[Start of Attachment]

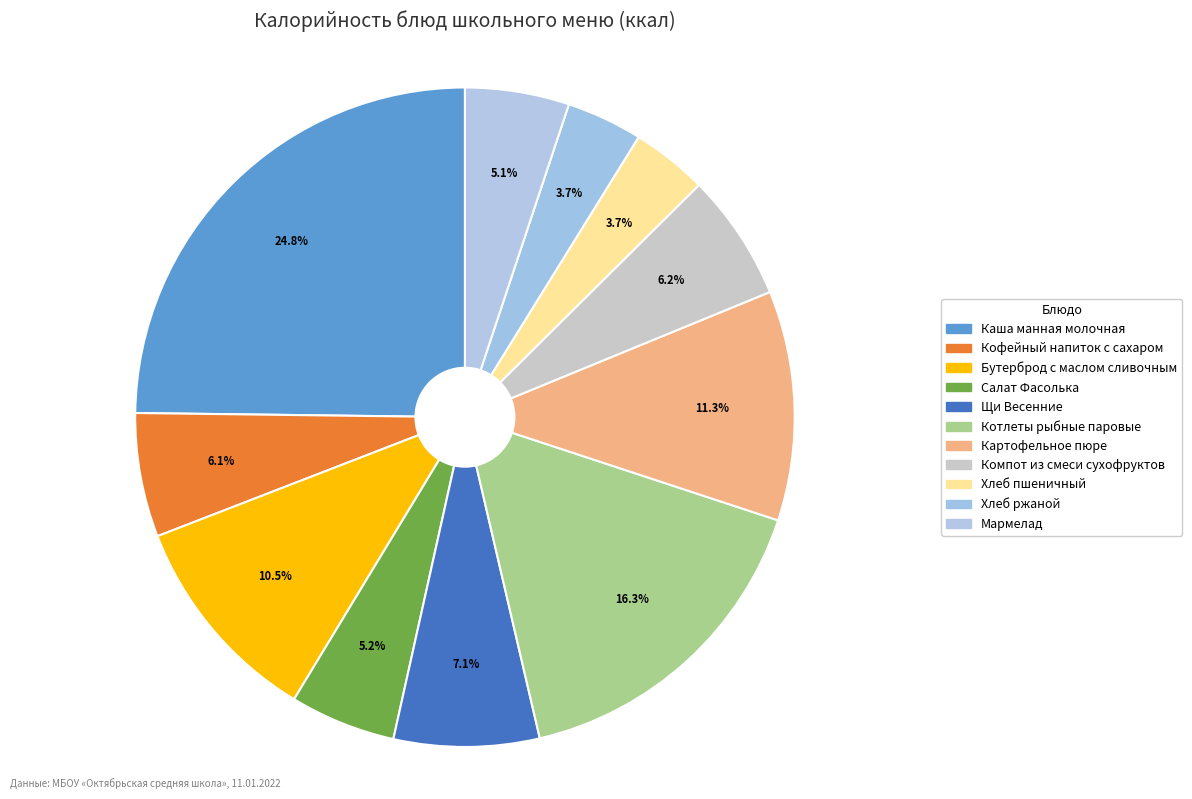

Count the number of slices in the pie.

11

[End of Attachment]
[Start of Attachment]

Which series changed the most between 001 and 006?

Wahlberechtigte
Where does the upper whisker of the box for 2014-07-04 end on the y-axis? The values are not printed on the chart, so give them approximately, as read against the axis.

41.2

[End of Attachment]
[Start of Attachment]

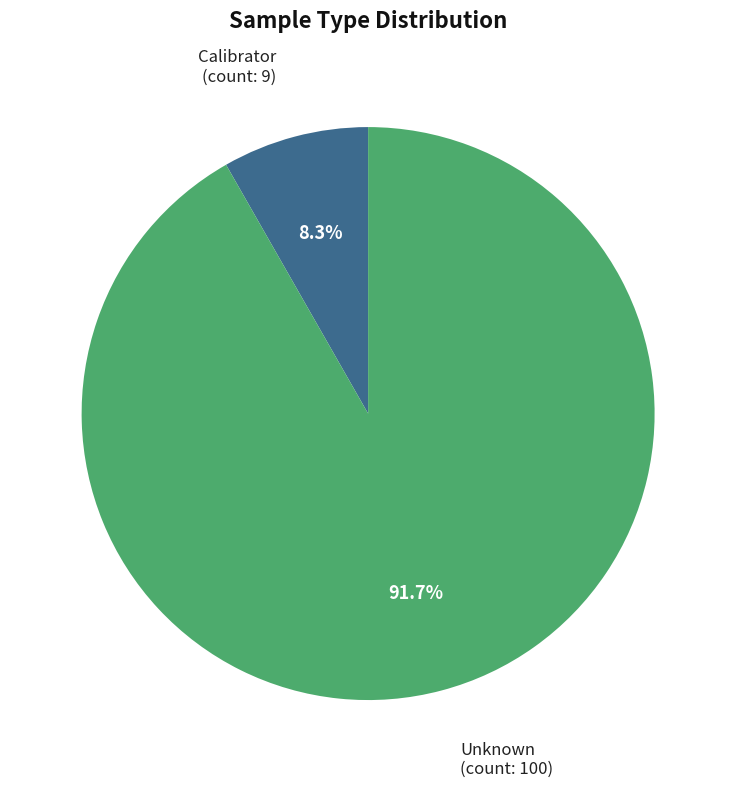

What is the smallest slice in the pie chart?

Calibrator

[End of Attachment]

- [DIRECTIONS] Which entries start at the line containing "Which series changed" and end at the line containing "Where does the"? Repeat those lines verbatim, with both ends included.

- [COMPLETED EXERCISE]
Which series changed the most between 001 and 006?

Wahlberechtigte
Where does the upper whisker of the box for 2014-07-04 end on the y-axis? The values are not printed on the chart, so give them approximately, as read against the axis.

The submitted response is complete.